The pathology atlas is a "knowledge base" that takes the vast amounts of data present in the TCGA and HPA datasets and presents it in a form more accessible to the average cancer researcher, Uhlén suggested. "Pathologists understand Kaplan-Meier plots and so on. So, we show which are [potentially] prognostic genes and now it is up to different groups and research consortia to go into different cancers and validate those."
He added that he also believes the resource will prove useful for discovery of new drug targets, and noted work he and his colleagues did in the paper to identify potential targets in liver cancer.
For this work they combined the TCGA expression data with a model of cell metabolism developed in Uhlén's lab.

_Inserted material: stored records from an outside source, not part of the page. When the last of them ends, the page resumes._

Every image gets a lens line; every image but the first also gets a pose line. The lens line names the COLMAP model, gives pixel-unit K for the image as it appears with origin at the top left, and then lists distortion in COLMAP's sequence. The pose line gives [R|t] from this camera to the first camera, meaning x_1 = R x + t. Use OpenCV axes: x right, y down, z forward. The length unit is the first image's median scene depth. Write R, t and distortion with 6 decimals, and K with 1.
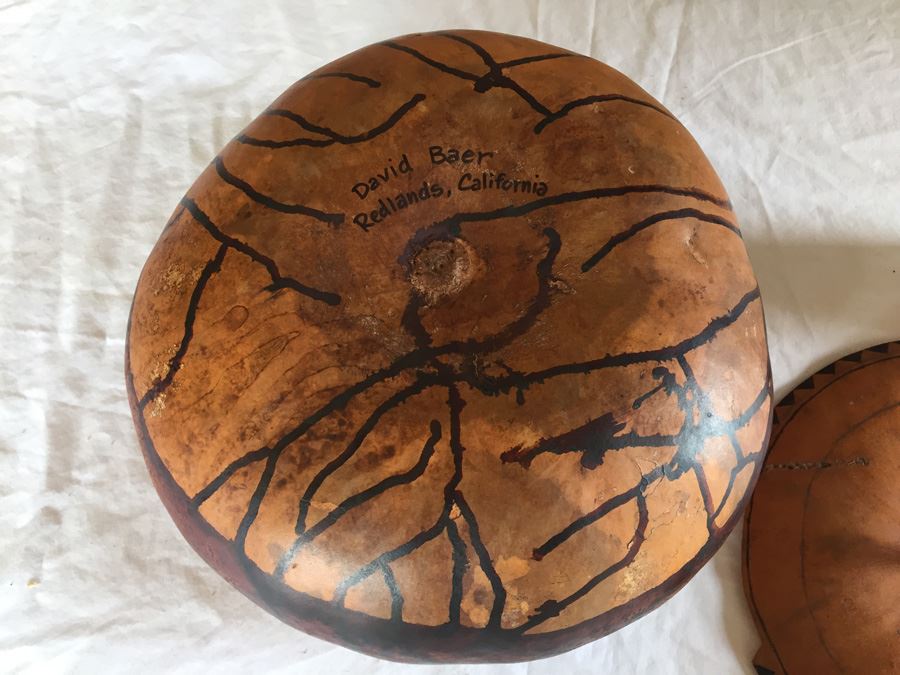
lens RADIAL K [[778.6, 0, 447.4], [0, 778.6, 334.0], [0, 0, 1]] dist [0.063173, -0.117667]
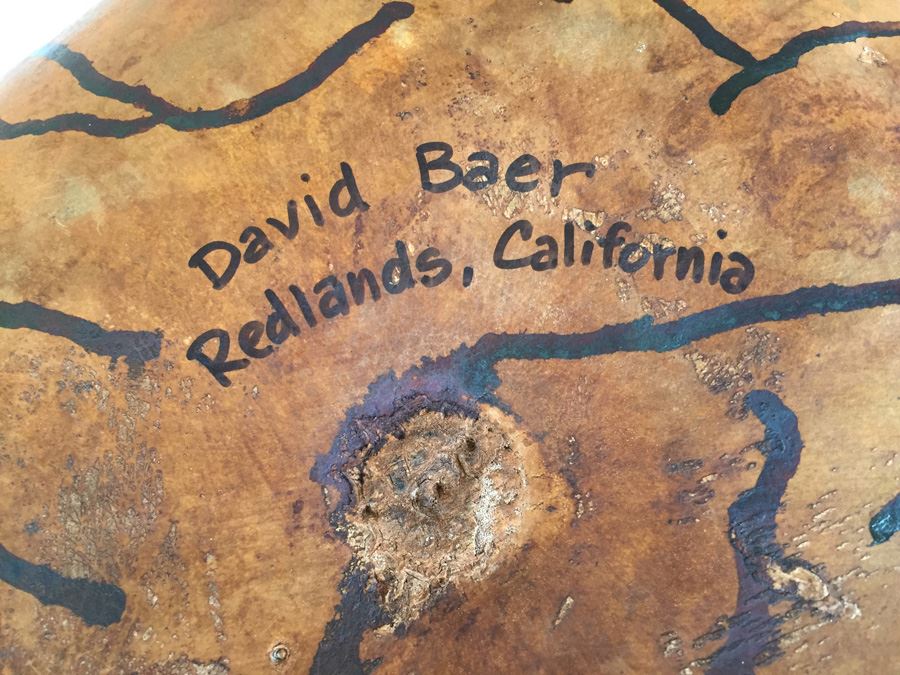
lens RADIAL K [[778.6, 0, 449.4], [0, 778.6, 341.6], [0, 0, 1]] dist [0.063173, -0.117667]
pose [[0.999227, 0.029416, -0.026095, 0.003945], [-0.029261, 0.999552, 0.006322, -0.153496], [0.026269, -0.005553, 0.999639, 0.649915]]
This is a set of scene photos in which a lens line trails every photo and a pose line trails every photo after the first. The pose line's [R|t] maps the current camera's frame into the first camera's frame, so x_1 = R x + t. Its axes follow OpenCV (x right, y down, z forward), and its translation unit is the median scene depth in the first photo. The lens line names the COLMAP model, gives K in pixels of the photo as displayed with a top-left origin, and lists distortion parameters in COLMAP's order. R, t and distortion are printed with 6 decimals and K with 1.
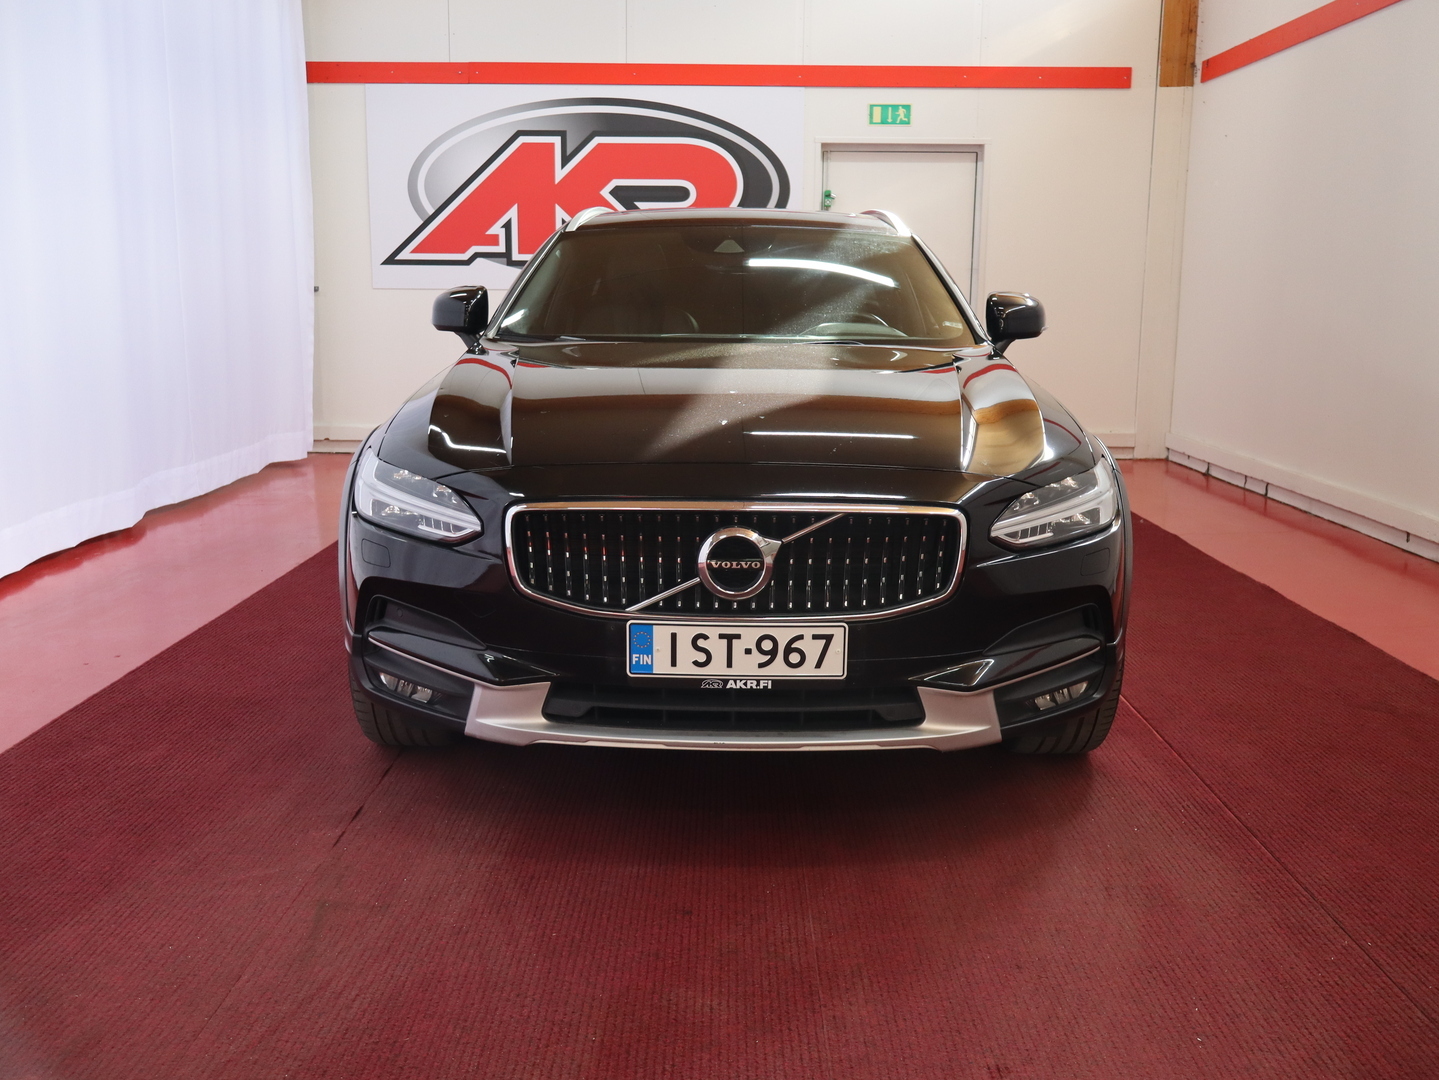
lens RADIAL K [[1390.8, 0, 719.5], [0, 1390.8, 540.0], [0, 0, 1]] dist [-0.012503, -0.004520]
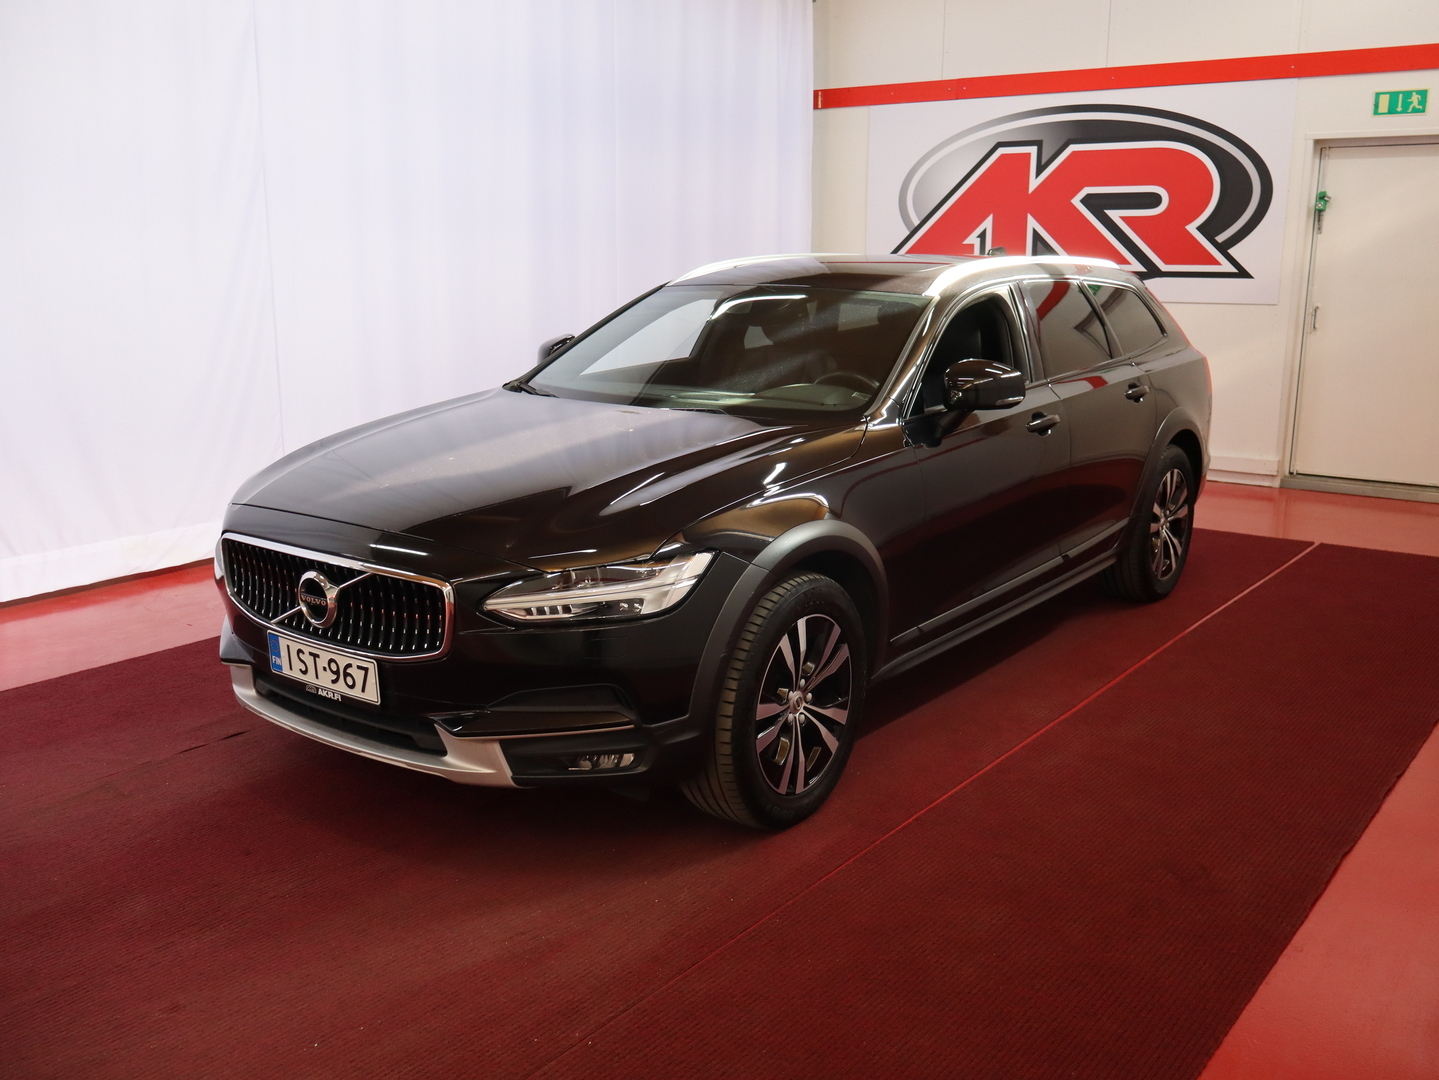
lens RADIAL K [[1390.8, 0, 719.5], [0, 1390.8, 540.0], [0, 0, 1]] dist [-0.012503, -0.004520]
pose [[0.791830, 0.122833, -0.598261, 0.340191], [-0.103208, 0.992390, 0.067152, -0.051758], [0.601957, 0.008572, 0.798482, 0.063148]]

"We have a metabolic model [comprising] 4,000 enzymes, and so we can look at the expression [of each enzyme] and whether it is present or not in a [tumor sample]," he said. "And we can put that into the model, and we can see if they can produce the energy required, because cancers need a lot of energy because they are growing very fast."
Through this analysis they found that many of the enzymes present are redundant. "If you lack an enzyme you will still do fine because the cell will [use] alternative pathways," he said.
However, Uhlén said, a small number of enzymes are essential, meaning they can't be routed around. More interestingly from a therapeutic perspective, a number appear to be redundant in healthy tissue but essential in tumor tissue.
"And those could, of course, be fantastic targets for cancer therapy," he said. "This is one reason we are saying this could be a part of personalized medicine, because we can use next-generation sequencing of these patients, put that data into the model, and then we could say these patients should be treated with this inhibitor and not this one and so on."
Uhlen and his colleagues are now following up their work with more in-depth studies of lung and colorectal cancer, some of which they published in the Science paper, confirming the prognostic potential of several genes at both the mRNA and protein levels.
"We're planning also to do a deeper analysis for other cancers, as well," he said. "But we also hope that this new database will inspire other groups around the world to do that kind of work."